• **Your tasks**
#1 The forum thread below on the rate limit error mentions several prompt or input sizes given in characters. List every one of them.
#2 Reproduce the stretch of the rate-limit thread below from "The rate limit doesn’t" through "it can help.".

Hey, im using Chatrace to build an AI chatbot and ive noticed that it sometimes skips questons and wont answer them and then i saw this error:
“Rate limit reached for 10KTPM-200RPM in organization on tokens per min. Limit: 10000 / min. Please try again in 6ms. Contact us through our help center at help.openai.com if you continue to have issues.”
Can anybody suggest me what should i do?
Is the prompt too long? its currently on about 16K characters
The reason why you are encountering that error is because gpt-4 has rather low limits for tokens-per-minute.
Tokens are the internal AI encoding that represents words and parts of words as pieces.
The rate limit doesn’t actually count the tokens though: it estimates based on characters you input. However, it does consider the value you specify in max_tokens as counting against the rate limit in tokens.
If you specify a large max_tokens, you may be blocking yourself even though you are only getting a small response with that call. You can reduce the the value of that parameter, or more effective, remove the parameter entirely so it doesn’t count against you even before you used the AI.
The performance of the AI solution you’ve written will have to be improved by your instructions and using correct messaging to the model.
The prompt is estimated by the characters within, so it can help.
Rather, I would just use a software solution that holds back sending another gpt-4 request until the next minute if you have sent over 15000 characters, or whatever value you find eliminates the error.
An advanced use would be to use the rate limit remaining value that is returned in the http headers, but it wouldn’t inform you how long to wait before sending another request unless your use pattern is bursts of requests by the minute.
thank you!
DO u have an estimate of how manyh charactars the prompt should be to not encounter such error?
Currently im standing at about 17k charactars and get this often.

• **Material supplied**

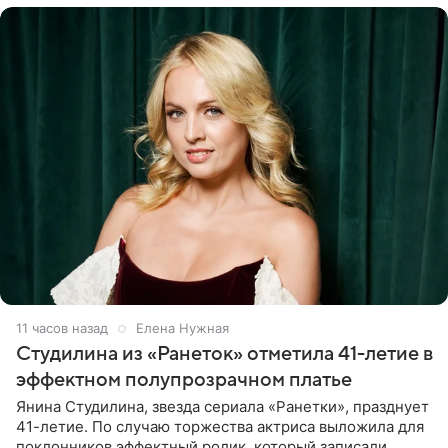
11 часов назад
Елена Нужная
Студилина из «Ранеток» отметила 41-летие в
эффектном полупрозрачном платье
Янина Студилина, звезда сериала «Ранетки», празднует
41-летие. По случаю торжества актриса выложила для
поклонников эффектный ролик, который записали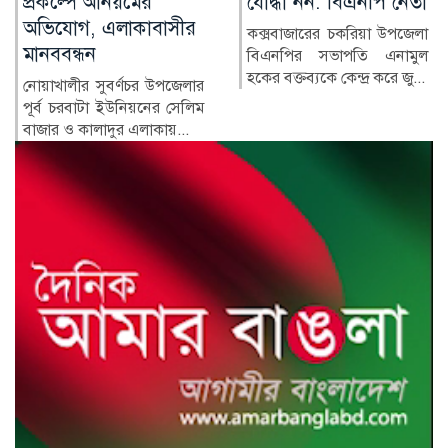
যোদ্ধা নন: বিএনপি নেতা
পরিবারের অন্য সদস্যরা
কে কোথায়?
কক্সবাজারের চকরিয়া উপজেলা
বিএনপির সভাপতি এনামুল
সাবেক প্রধানমন্ত্রী শেখ হাসিনার
হকের বক্তব্যকে কেন্দ্র করে জু...
সরকারের পতনের পর তাঁর
পরিবারের সদস্য ও ঘনিষ্ঠ...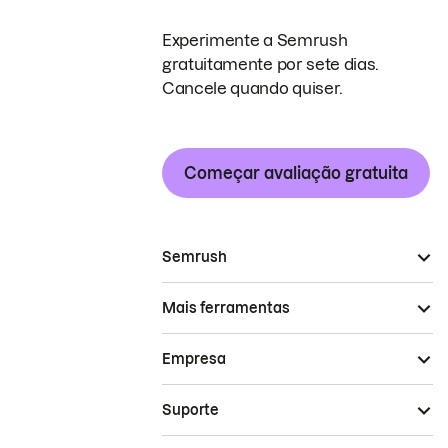
Experimente a Semrush
gratuitamente por sete dias.
Cancele quando quiser.
Começar avaliação gratuita
Semrush
Mais ferramentas
Empresa
Suporte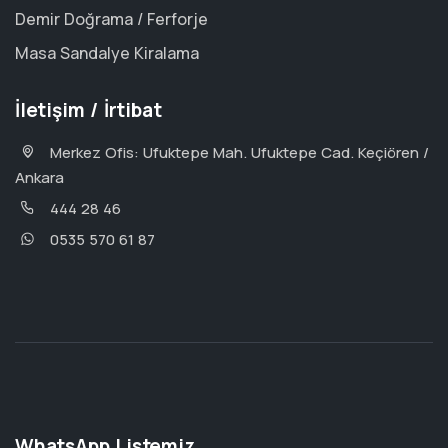
Demir Doğrama / Ferforje
Masa Sandalye Kiralama
İletişim / İrtibat
Merkez Ofis: Ufuktepe Mah. Ufuktepe Cad. Keçiören /
Ankara
444 28 46
0535 570 61 87
WhatsApp Listemiz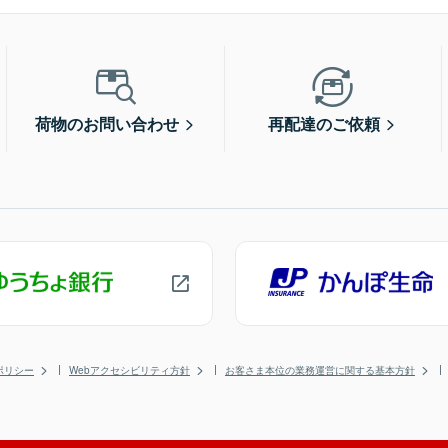
荷物のお問い合わせ
再配達のご依頼
ポリシー
Webアクセシビリティ方針
お客さま本位の業務運営に関する基本方針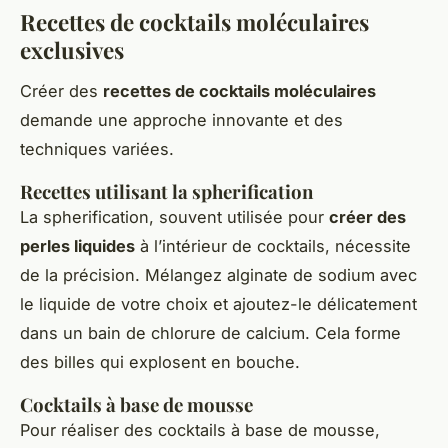
Recettes de cocktails moléculaires
exclusives
Créer des
recettes de cocktails moléculaires
demande une approche innovante et des
techniques variées.
Recettes utilisant la spherification
La spherification, souvent utilisée pour
créer des
perles liquides
à l’intérieur de cocktails, nécessite
de la précision. Mélangez alginate de sodium avec
le liquide de votre choix et ajoutez-le délicatement
dans un bain de chlorure de calcium. Cela forme
des billes qui explosent en bouche.
Cocktails à base de mousse
Pour réaliser des cocktails à base de mousse,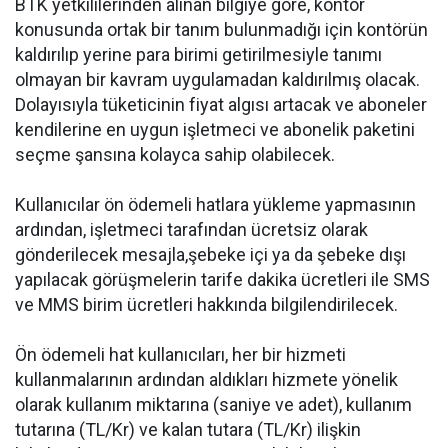
BTK yetkililerinden alınan bilgiye göre, kontör
konusunda ortak bir tanım bulunmadığı için kontörün
kaldırılıp yerine para birimi getirilmesiyle tanımı
olmayan bir kavram uygulamadan kaldırılmış olacak.
Dolayısıyla tüketicinin fiyat algısı artacak ve aboneler
kendilerine en uygun işletmeci ve abonelik paketini
seçme şansına kolayca sahip olabilecek.
Kullanıcılar ön ödemeli hatlara yükleme yapmasının
ardından, işletmeci tarafından ücretsiz olarak
gönderilecek mesajla,şebeke içi ya da şebeke dışı
yapılacak görüşmelerin tarife dakika ücretleri ile SMS
ve MMS birim ücretleri hakkında bilgilendirilecek.
Ön ödemeli hat kullanıcıları, her bir hizmeti
kullanmalarının ardından aldıkları hizmete yönelik
olarak kullanım miktarına (saniye ve adet), kullanım
tutarına (TL/Kr) ve kalan tutara (TL/Kr) ilişkin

• **Solutions in order**
#1
- about 16K characters
- over 15000 characters
- about 17k characters

#2
The rate limit doesn’t actually count the tokens though: it estimates based on characters you input. However, it does consider the value you specify in max_tokens as counting against the rate limit in tokens.
If you specify a large max_tokens, you may be blocking yourself even though you are only getting a small response with that call. You can reduce the the value of that parameter, or more effective, remove the parameter entirely so it doesn’t count against you even before you used the AI.
The performance of the AI solution you’ve written will have to be improved by your instructions and using correct messaging to the model.
The prompt is estimated by the characters within, so it can help.